DAMASKUS - Basim Faiz Mawat berdiri di sel Damaskus yang biasa disebut oleh sesama tahanan sebagai "asrama kematian", berjuang untuk percaya bahwa sistem yang menyiksanya begitu lama telah digulingkan dan penderitaannya telah berakhir.
"Saya datang ke sini hari ini hanya untuk melihat bahwa sungguh tidak ada yang bertahan selamanya," kata pria berusia 48 tahun itu saat ia dan tahanan lain yang dibebaskan, Mohammed Hanania, mengunjungi pusat penahanan tempat para penjaga mereka tidak pernah menunjukkan belas kasihan.
Mereka termasuk di antara ribuan orang yang keluar dari sistem penjara Suriah pada hari Minggu setelah serangan pemberontak yang cepat menggulingkan Presiden Bashar al-Assad dan mengakhiri lima dekade kekuasaan keluarganya.
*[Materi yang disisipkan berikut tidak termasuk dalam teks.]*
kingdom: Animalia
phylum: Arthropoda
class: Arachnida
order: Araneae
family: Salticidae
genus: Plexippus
Banyak tahanan disambut oleh kerabat yang menangis karena mengira mereka telah dieksekusi bertahun-tahun sebelumnya. "Setiap hari di ruangan ini, yang dulunya disebut `Steel 1 - asrama kematian,` satu hingga tiga orang akan mati di dalamnya setiap hari," kata Hanania, 35 tahun, kepada Reuters.
“Sersan itu — ketika dia tidak kehilangan seseorang, ketika seseorang tidak mati karena kelemahan, dia akan membunuhnya. Dia membawa mereka ke toilet dan memukul kepala mereka dengan tumit sepatunya." Hanania berjalan melewati deretan panjang sel kosong.
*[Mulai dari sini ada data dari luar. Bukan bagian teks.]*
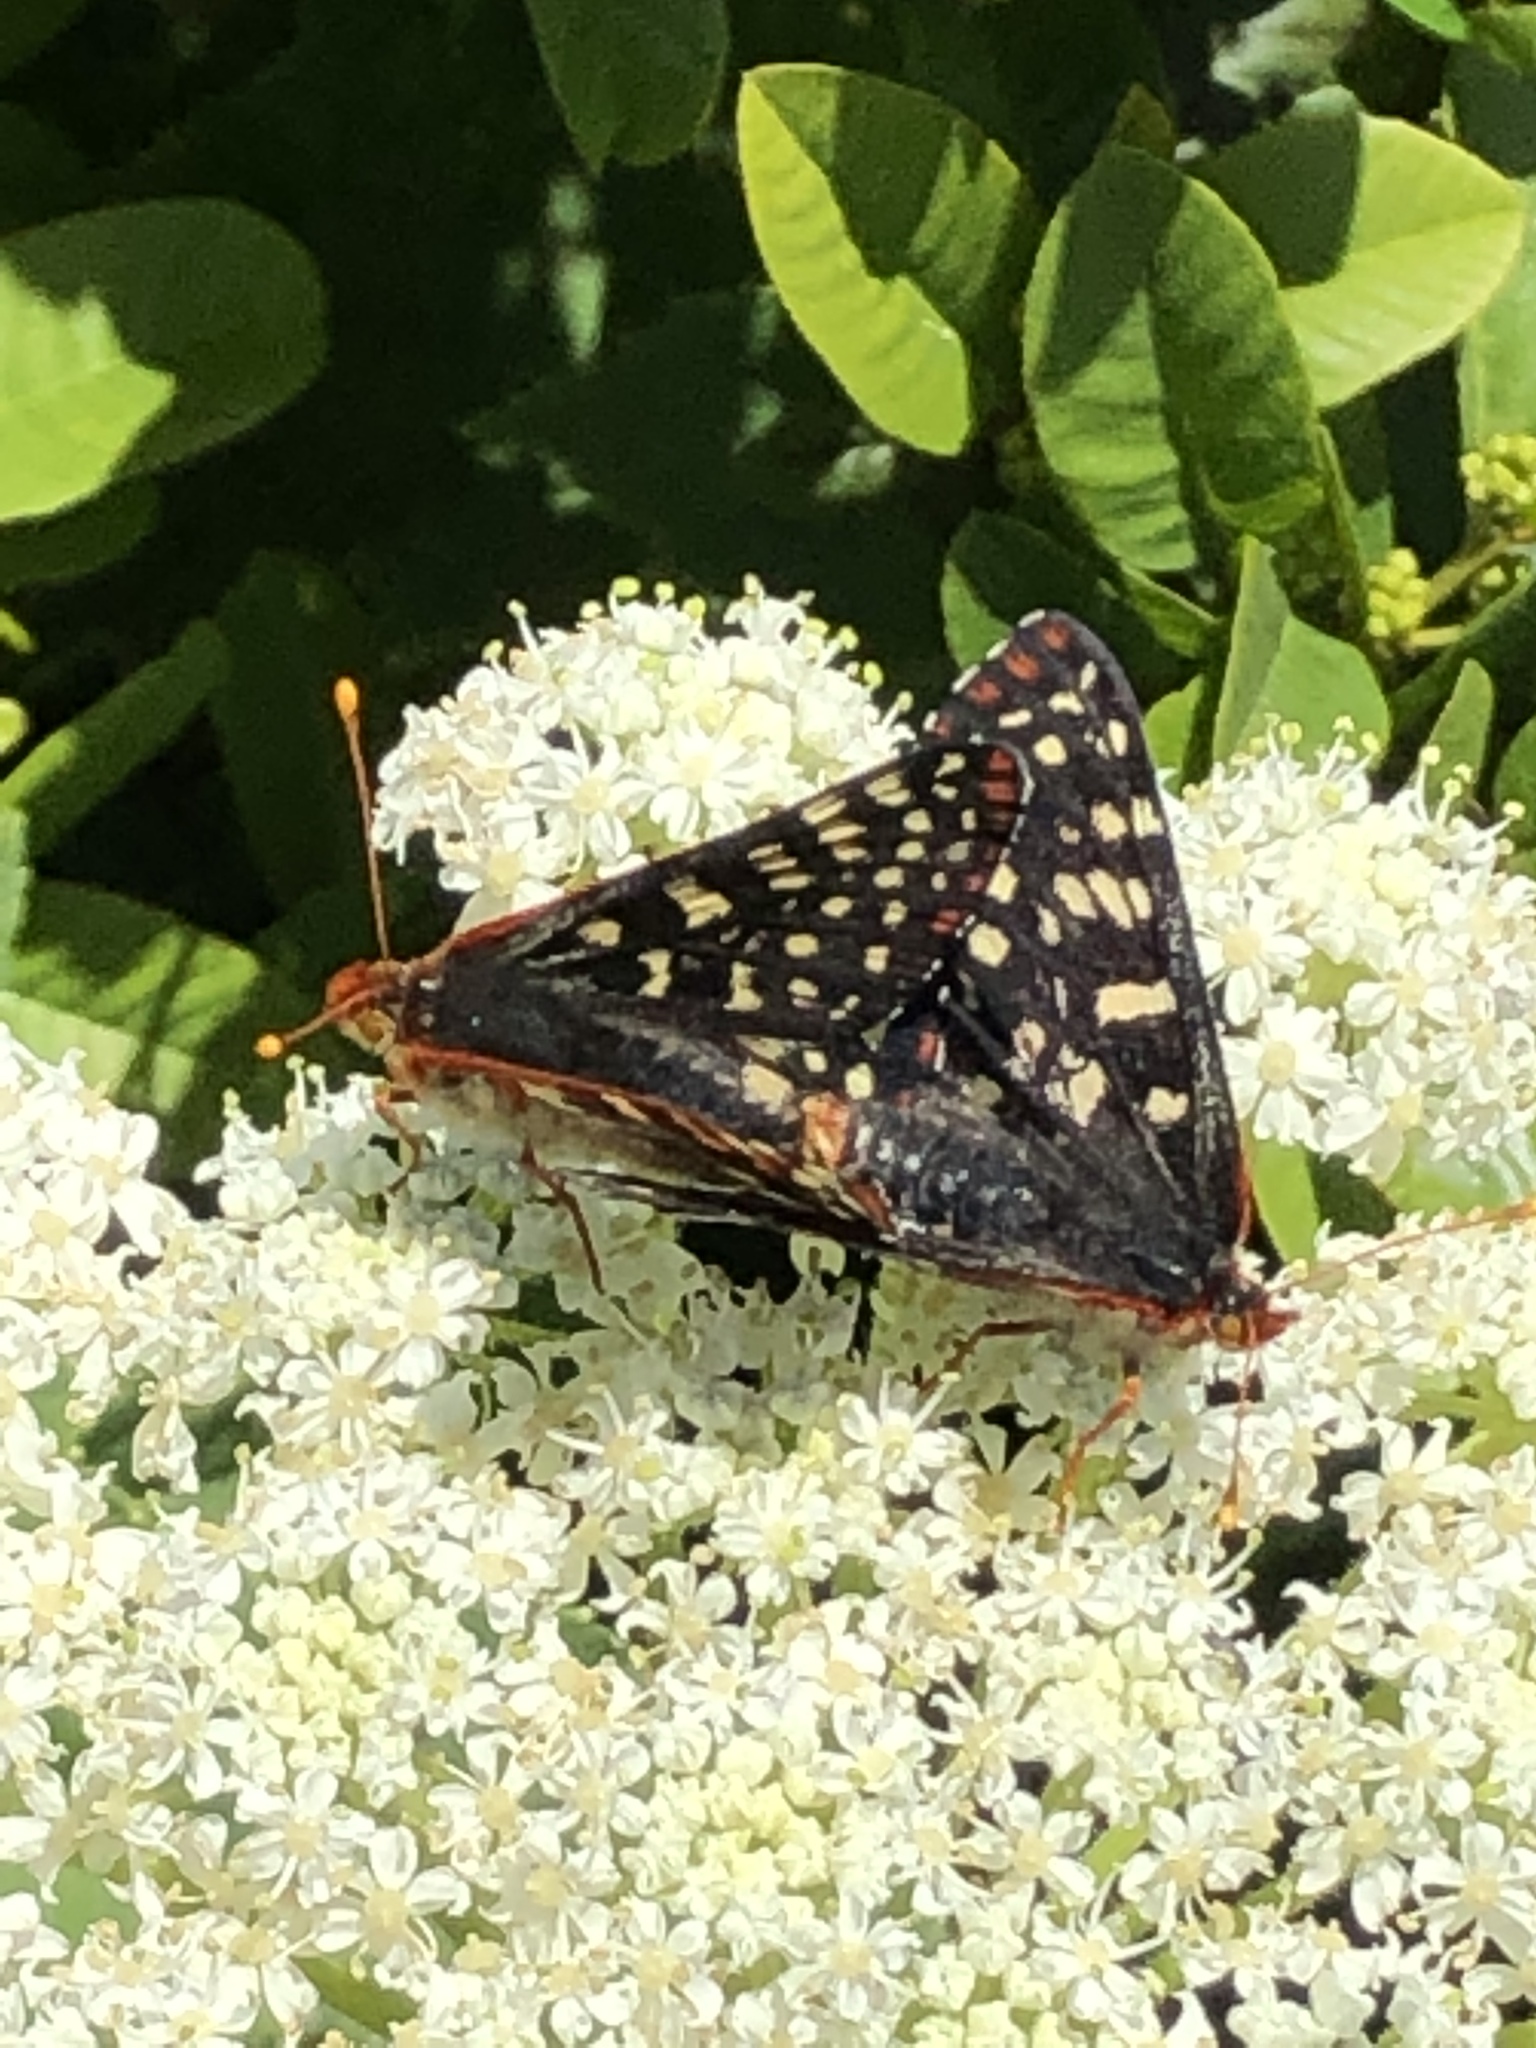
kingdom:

Nama-nama tahanan - Mohammed al-Masry, Ahmed, dan lainnya - digoreskan di dinding dengan tanggal. Lantai dipenuhi puing-puing dan pakaian yang dibuang. Sederet selimut masih diletakkan di satu sel tempat para tahanan tidur.
Kedua pria itu menatap gambar Assad di dinding, yang dituduh menyiksa dan membunuh ribuan orang, pelanggaran yang juga merajalela selama pemerintahan teror ayahnya Hafez. "Tidak seorang pun bisa percaya ini akan terjadi," kata Mawat.
EKSEKUSI MASSAL
Di ruangan lain, dia berdiri di samping tangga biru berkarat dan menceritakan bagaimana dia ditutup matanya dan dipaksa menaiki tangga. Kemudian penyiksanya akan menendang tangga itu dan dia akan digantung dengan lengannya dari langit-langit dalam penderitaan.
"Bahu saya robek, dan saya tidak bisa mengatakan sepatah kata pun. "Tidak seorang pun dapat bertahan lebih dari lima atau 10 menit," katanya.
Kelompok-kelompok hak asasi manusia telah melaporkan eksekusi massal di penjara-penjara Suriah. Pada tahun 2017, Amerika Serikat mengatakan telah mengidentifikasi krematorium baru di penjara militer Sednaya di pinggiran Damaskus untuk membuang tahanan yang digantung.
Warga Suriah berbondong-bondong ke penjara untuk mencari orang-orang yang mereka cintai. Beberapa telah dibebaskan hidup-hidup, yang lain telah diidentifikasi di antara yang tewas dan ribuan lainnya belum ditemukan.
Pemimpin pemberontak Suriah Ahmad al-Sharaa - lebih dikenal sebagai Abu Mohammed al-Golani - komandan utama pemberontak yang menggulingkan Assad, telah mengatakan ia akan menutup penjara-penjara dan memburu siapa pun yang terlibat dalam penyiksaan atau pembunuhan tahanan.
Assad melarikan diri ke sekutunya Rusia di mana ia diberikan suaka.
"Pada tahap ini, jika semua orang berpikir untuk membalas dendam, kita tidak punya solusi lain selain memaafkan," kata Hanania.
"Tetapi penjahat yang berlumuran darah (di tangan mereka) harus bertanggung jawab. "Aku akan menyerahkan hak-hakku kepada Tuhan."